* **Available data**:
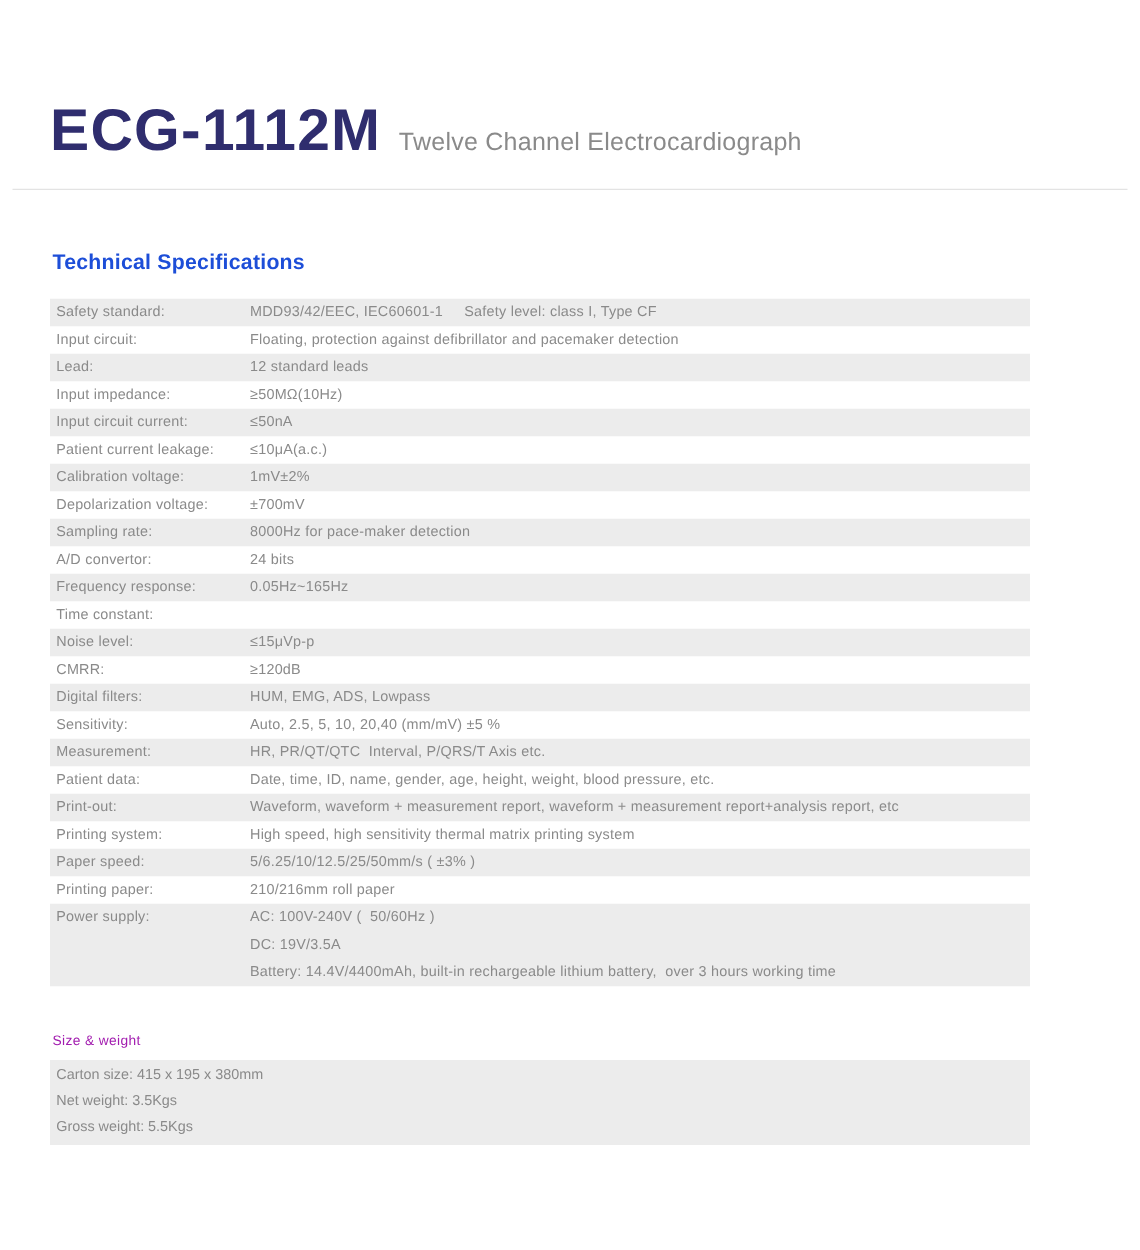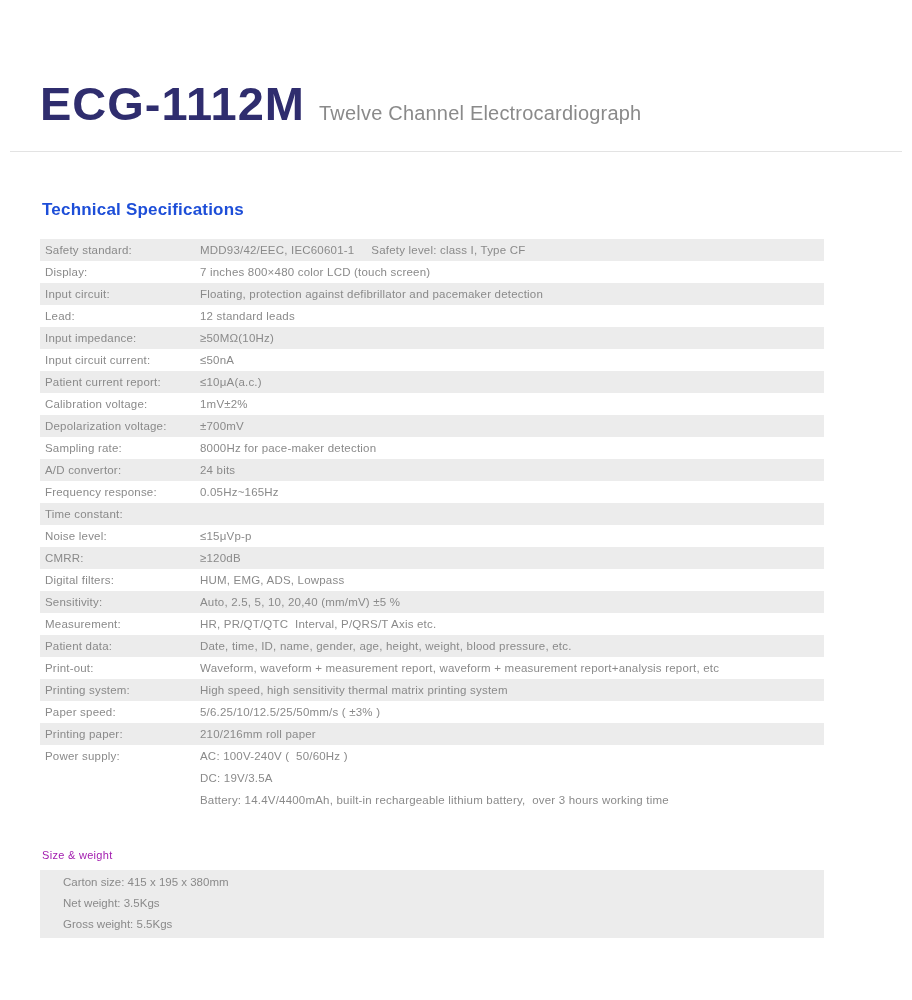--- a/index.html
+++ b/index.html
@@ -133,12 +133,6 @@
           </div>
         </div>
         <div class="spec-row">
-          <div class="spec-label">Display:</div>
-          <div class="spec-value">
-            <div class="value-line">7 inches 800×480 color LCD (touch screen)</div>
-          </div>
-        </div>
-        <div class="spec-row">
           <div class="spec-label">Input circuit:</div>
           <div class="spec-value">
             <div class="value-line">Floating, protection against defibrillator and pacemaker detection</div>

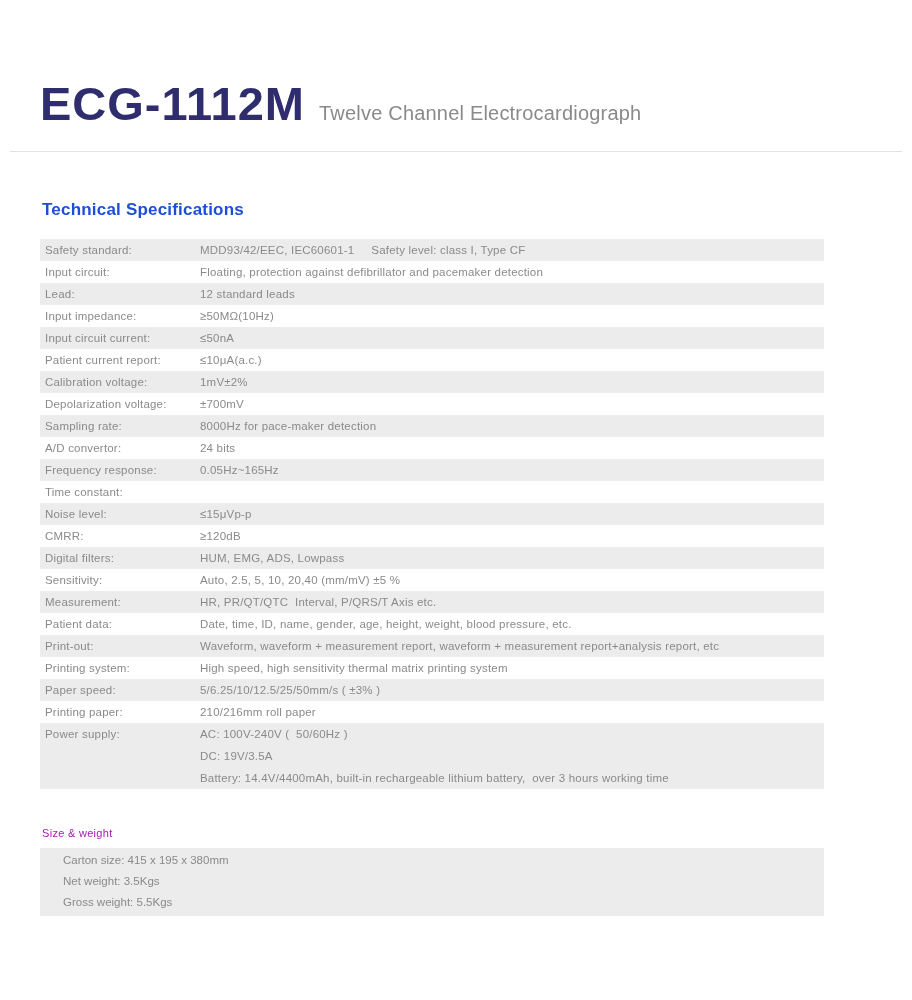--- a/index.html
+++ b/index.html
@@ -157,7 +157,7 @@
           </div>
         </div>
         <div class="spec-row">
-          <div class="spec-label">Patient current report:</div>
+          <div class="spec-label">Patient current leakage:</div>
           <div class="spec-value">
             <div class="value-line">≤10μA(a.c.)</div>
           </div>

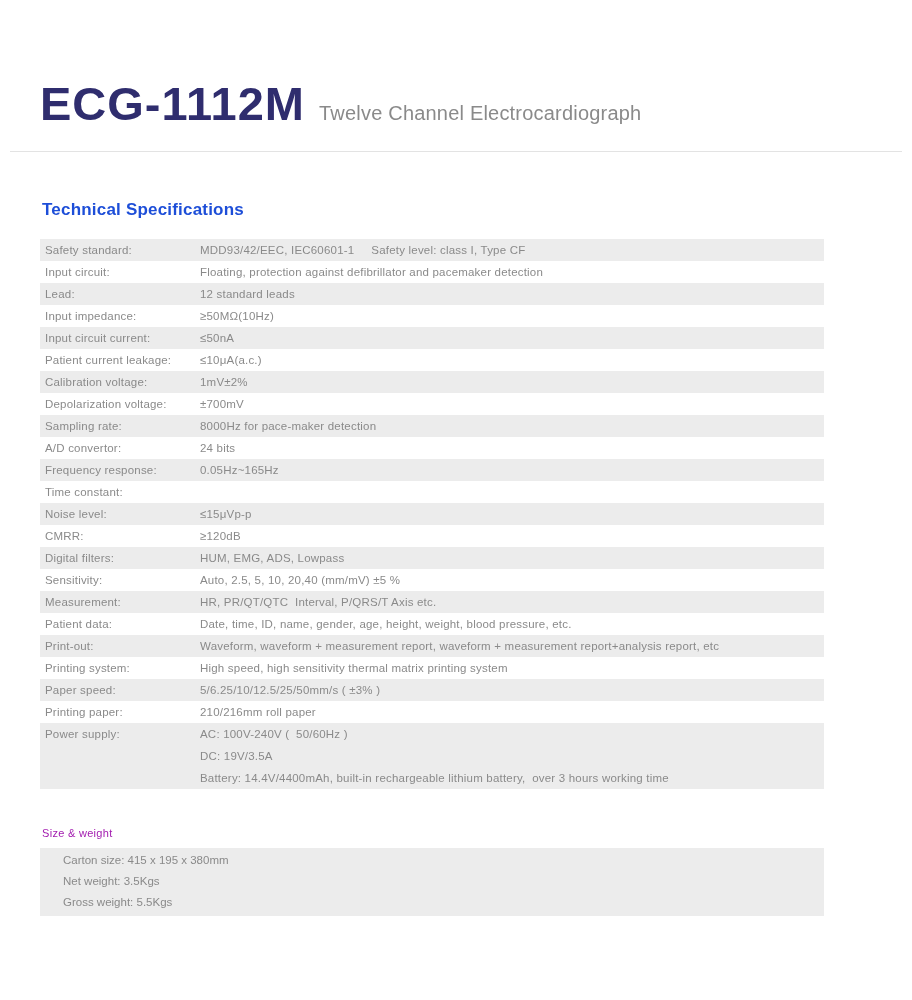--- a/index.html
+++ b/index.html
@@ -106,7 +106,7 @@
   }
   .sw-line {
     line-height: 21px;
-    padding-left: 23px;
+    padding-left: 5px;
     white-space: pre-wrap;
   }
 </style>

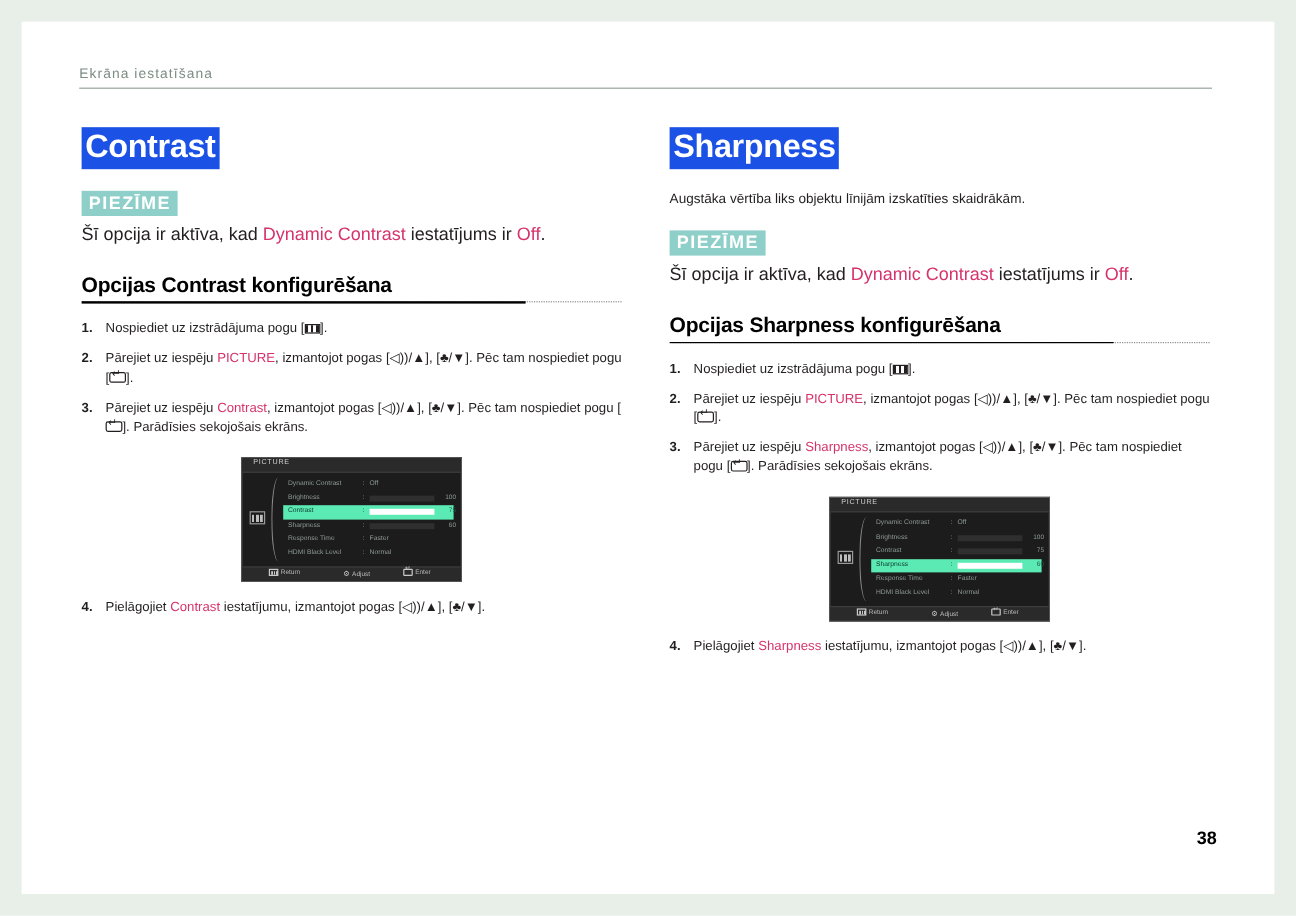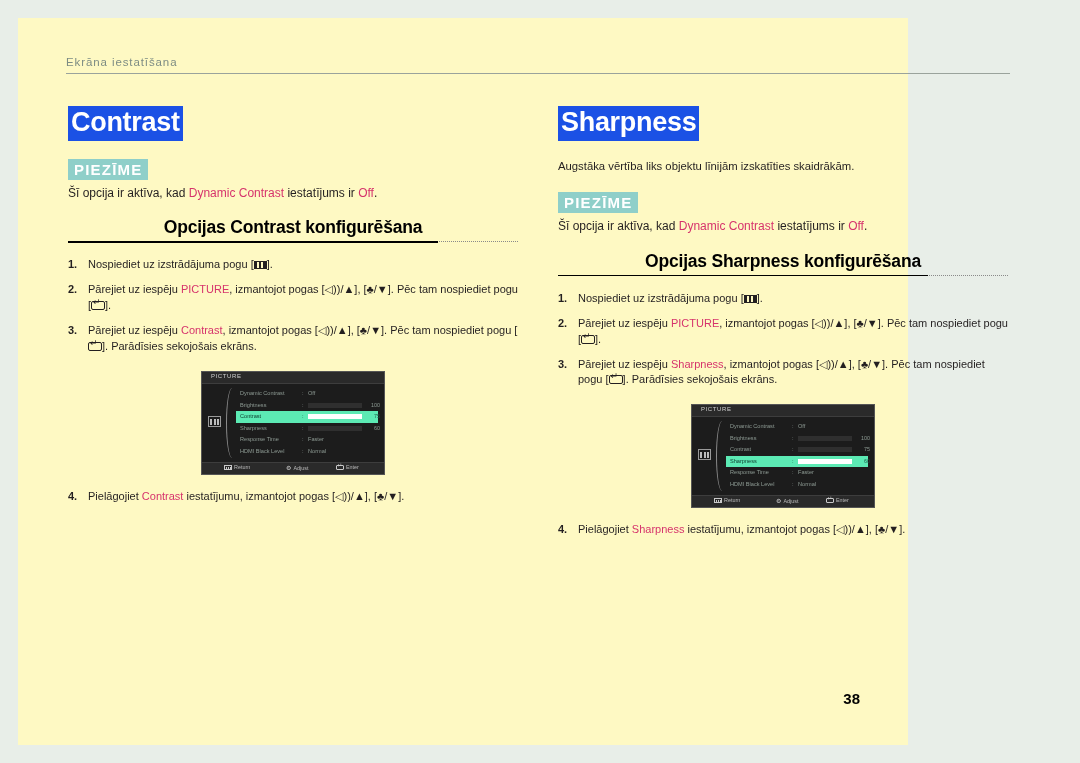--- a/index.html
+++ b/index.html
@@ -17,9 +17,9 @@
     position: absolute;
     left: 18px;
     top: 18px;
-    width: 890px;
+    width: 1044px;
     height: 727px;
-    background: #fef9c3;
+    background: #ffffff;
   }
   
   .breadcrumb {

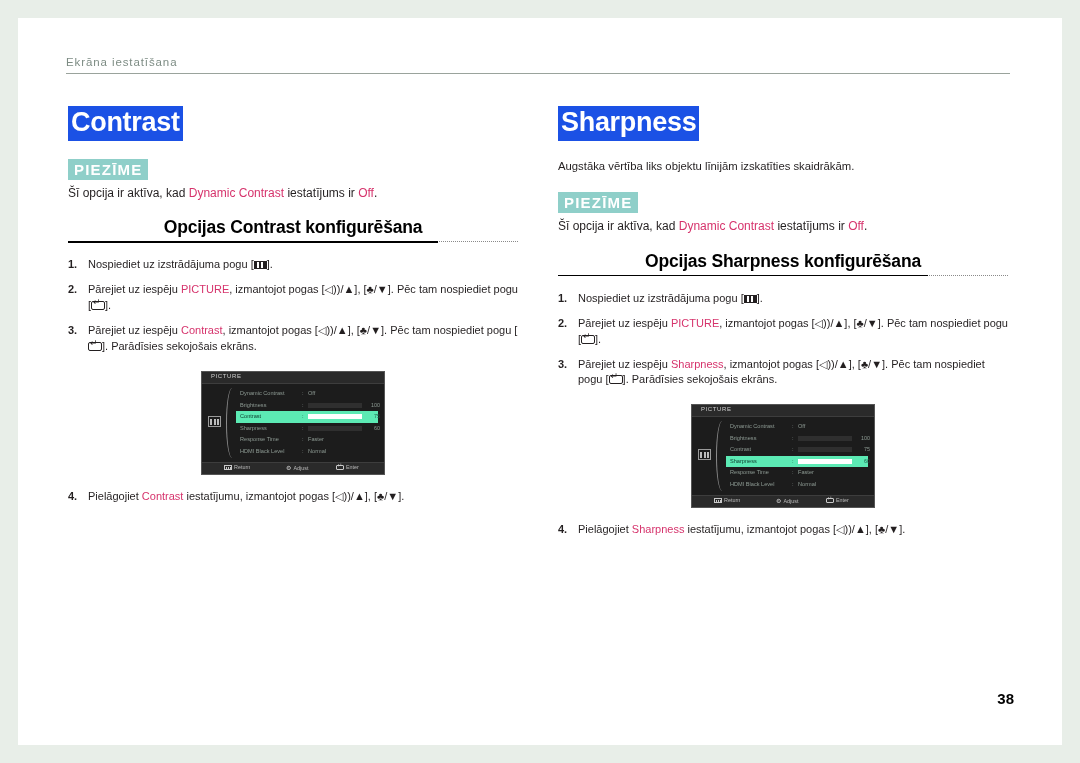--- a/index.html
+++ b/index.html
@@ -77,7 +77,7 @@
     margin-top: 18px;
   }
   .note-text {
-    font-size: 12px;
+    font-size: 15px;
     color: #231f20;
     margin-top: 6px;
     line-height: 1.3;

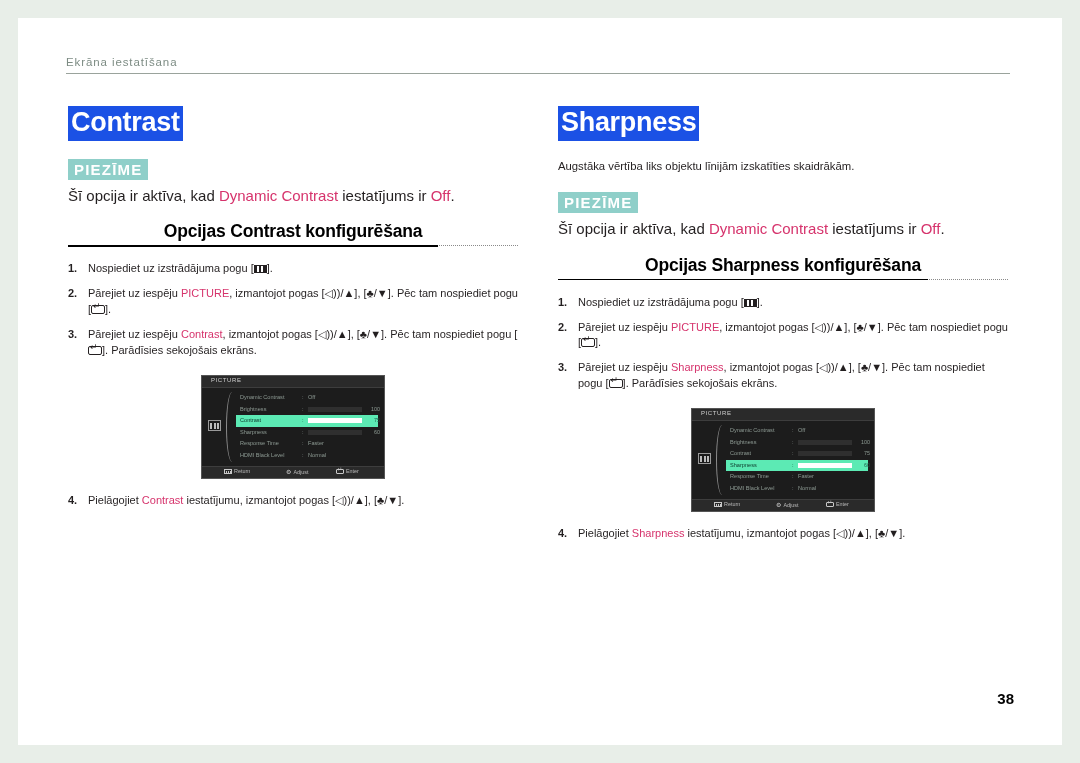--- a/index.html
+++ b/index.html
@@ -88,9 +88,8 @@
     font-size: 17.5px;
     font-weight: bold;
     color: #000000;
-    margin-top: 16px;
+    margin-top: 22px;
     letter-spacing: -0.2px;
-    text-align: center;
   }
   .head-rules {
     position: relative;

* **Your objective**: Each entry above must be printed exactly, apart from its pictures.

* **Answer box**:
--- a/index.html
+++ b/index.html
@@ -133,12 +133,6 @@
           </div>
         </div>
         <div class="spec-row">
-          <div class="spec-label">Display:</div>
-          <div class="spec-value">
-            <div class="value-line">7 inches 800×480 color LCD (touch screen)</div>
-          </div>
-        </div>
-        <div class="spec-row">
           <div class="spec-label">Input circuit:</div>
           <div class="spec-value">
             <div class="value-line">Floating, protection against defibrillator and pacemaker detection</div>

--- a/index.html
+++ b/index.html
@@ -157,7 +157,7 @@
           </div>
         </div>
         <div class="spec-row">
-          <div class="spec-label">Patient current report:</div>
+          <div class="spec-label">Patient current leakage:</div>
           <div class="spec-value">
             <div class="value-line">≤10μA(a.c.)</div>
           </div>

--- a/index.html
+++ b/index.html
@@ -106,7 +106,7 @@
   }
   .sw-line {
     line-height: 21px;
-    padding-left: 23px;
+    padding-left: 5px;
     white-space: pre-wrap;
   }
 </style>

--- a/index.html
+++ b/index.html
@@ -17,9 +17,9 @@
     position: absolute;
     left: 18px;
     top: 18px;
-    width: 890px;
+    width: 1044px;
     height: 727px;
-    background: #fef9c3;
+    background: #ffffff;
   }
   
   .breadcrumb {

--- a/index.html
+++ b/index.html
@@ -77,7 +77,7 @@
     margin-top: 18px;
   }
   .note-text {
-    font-size: 12px;
+    font-size: 15px;
     color: #231f20;
     margin-top: 6px;
     line-height: 1.3;

--- a/index.html
+++ b/index.html
@@ -88,9 +88,8 @@
     font-size: 17.5px;
     font-weight: bold;
     color: #000000;
-    margin-top: 16px;
+    margin-top: 22px;
     letter-spacing: -0.2px;
-    text-align: center;
   }
   .head-rules {
     position: relative;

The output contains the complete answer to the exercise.